Men and women, young and old, willingly put their lives on the line to attain what they knew was their inalienable right. Many lost their lives, never tasting the sweet prize they sought. But because of their sacrifice, we enjoy the fruit of their actions.
In my opinion, we live in the greatest nation on earth. Yes, there are quirks and frustrations with the political arena. There are the ever-present cries of unfairness, selfishness and greed.
But there are also the freedoms to pursue happiness, to walk freely down the streets, to enjoy nature as God's precious gift and to not be afraid of speaking your mind.
It has been said that throughout history no democracy has lasted more than 250 years. How does a democracy fall? By people becoming complacent. By people demanding that the government owes them something. By idleness. By people not being willing to do the hard work to maintain the form of government that was won through bloodshed and heartbreak. By the government demanding more and more of its people's money through taxes and other means. By the powerful oppressing the weak.

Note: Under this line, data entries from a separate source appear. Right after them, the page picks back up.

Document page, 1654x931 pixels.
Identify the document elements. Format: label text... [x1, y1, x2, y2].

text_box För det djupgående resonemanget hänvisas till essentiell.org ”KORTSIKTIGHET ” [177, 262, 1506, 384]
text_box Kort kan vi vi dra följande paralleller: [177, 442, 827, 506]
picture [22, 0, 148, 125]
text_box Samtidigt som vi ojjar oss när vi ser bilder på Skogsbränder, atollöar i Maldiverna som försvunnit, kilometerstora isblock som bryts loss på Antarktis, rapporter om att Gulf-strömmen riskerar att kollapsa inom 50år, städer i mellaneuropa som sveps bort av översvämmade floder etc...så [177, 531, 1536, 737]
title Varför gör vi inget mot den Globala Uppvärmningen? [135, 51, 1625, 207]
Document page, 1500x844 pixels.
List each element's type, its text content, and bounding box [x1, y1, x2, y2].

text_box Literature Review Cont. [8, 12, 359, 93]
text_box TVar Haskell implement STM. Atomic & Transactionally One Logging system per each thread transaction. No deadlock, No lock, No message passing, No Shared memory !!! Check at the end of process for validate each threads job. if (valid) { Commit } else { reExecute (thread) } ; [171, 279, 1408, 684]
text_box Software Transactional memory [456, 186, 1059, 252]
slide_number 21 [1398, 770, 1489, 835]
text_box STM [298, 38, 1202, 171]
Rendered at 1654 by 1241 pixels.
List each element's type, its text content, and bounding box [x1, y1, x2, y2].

Our nation will be celebrating its 241st birthday. If statistics hold true, this would mean our democracy has about nine years left before it evolves into something else.
Are we heading down the path of destruction? To look around, it might appear that way. But, if each of us would do our part to prevent that from happening, our nation will continue to give honor to the men and women throughout our nation's history who gave their all for the freedom we enjoy today.
Doing our part does not mean more bloodshed. It means making a commitment — a commitment to live by the laws of our land, a commitment to stand for justice and truth and a willingness to call out those who practice corruption and seek their own glory.
In other words, it is making a commitment to remember what it was what our ancestors fought against 241 years ago, and prevent the same oppressive factors from raising their ugly heads.
What does the Lord require of you? To do justice, to love kindness, and to walk humbly with your God (Micah 6:8).
The Rev. Mark Broadhead is pastor at Laurel Hill Presbyterian Church and First Presbyterian Church of Crestview.